The Ninth Circuit court of appeals in the U.S. is reconsidering the class-action aspect of a gender discrimination case filed against Microsoft in 2015 in a move that could potentially reverse a lower court's decision. The plaintiffs in the lawsuit are looking to include over 8,600 Microsoft females in the complaint.
In June, U.S. District Judge James Robart in the state of Washington refused to grant a class action status to the lawsuit, Moussouris v. Microsoft Corporation, stating that the plaintiffs failed to prove discriminatory practices against female employees across the company. The lawsuit was filed by former Microsoft employees Katherine Moussouris, Holly Muenchow, and Dana Piermarini who alleged that the company's policies violate the rights of female employees. The plaintiffs claimed that this practice has remained unchecked.

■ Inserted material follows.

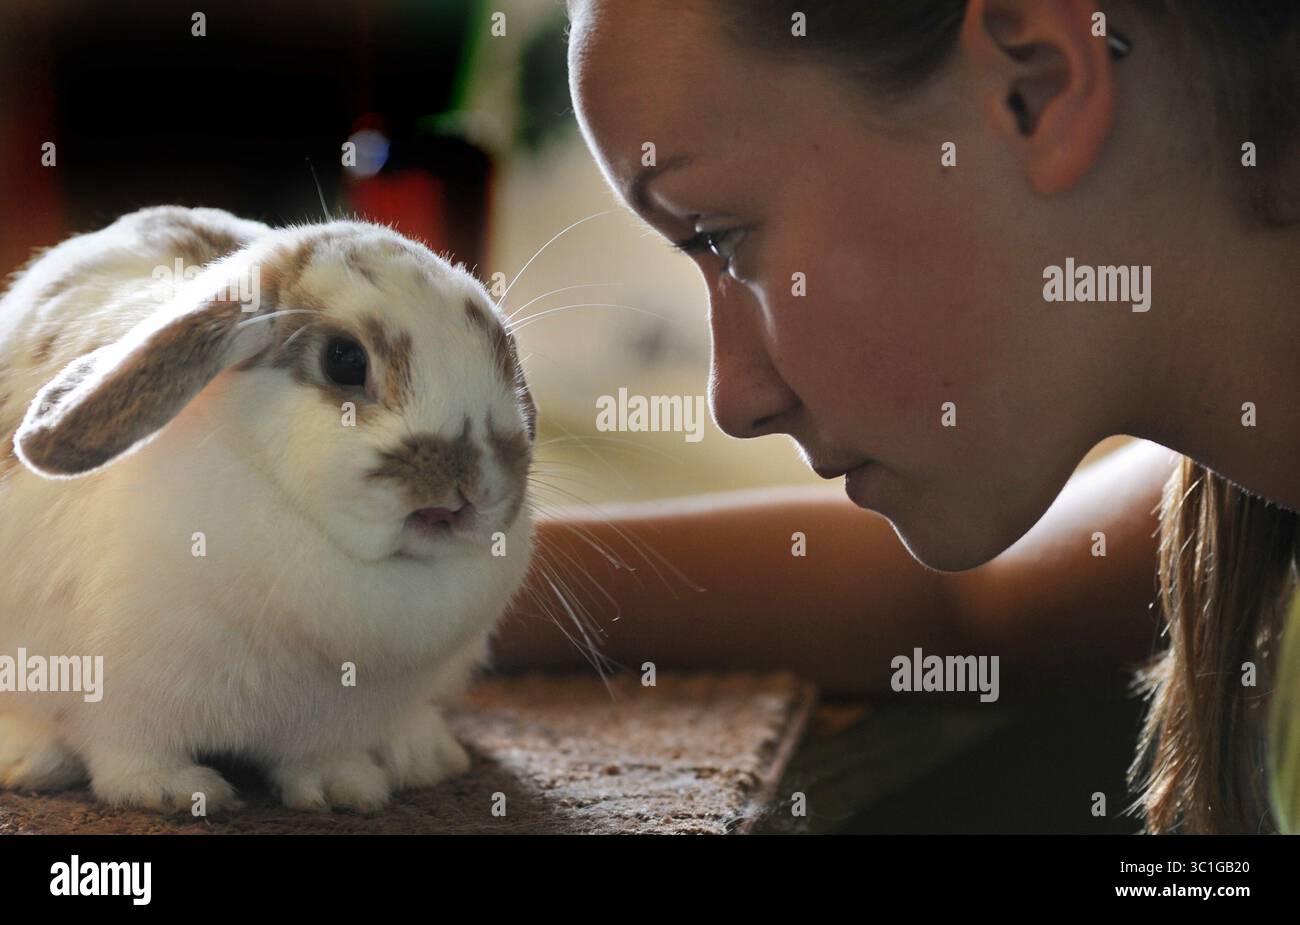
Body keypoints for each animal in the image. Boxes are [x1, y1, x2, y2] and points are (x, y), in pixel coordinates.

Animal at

The case is specifically linked to how compensations and promotions have been carried out at Microsoft based on gender. Plaintiff attorney Kelly Dermody said in a statement:
"We welcome the Ninth Circuit’s clarification of the class certification standards and believe the evidence here demands that Microsoft’s common discriminatory systems be addressed on a class basis so that women at the company can get justice."
A Microsoft spokesman, on the other hand, lauded Robart's decision, and further stated:
"There is no bias in Microsoft’s pay and promotion practices. We remain committed to increasing diversity and making sure that Microsoft continues to be a workplace where everyone has an equal opportunity to succeed."
The appellate court is expected to hear the oral arguments in the appeal next year. Meanwhile, the plaintiffs are still required to formally file an appeal with the Ninth Circuit court first.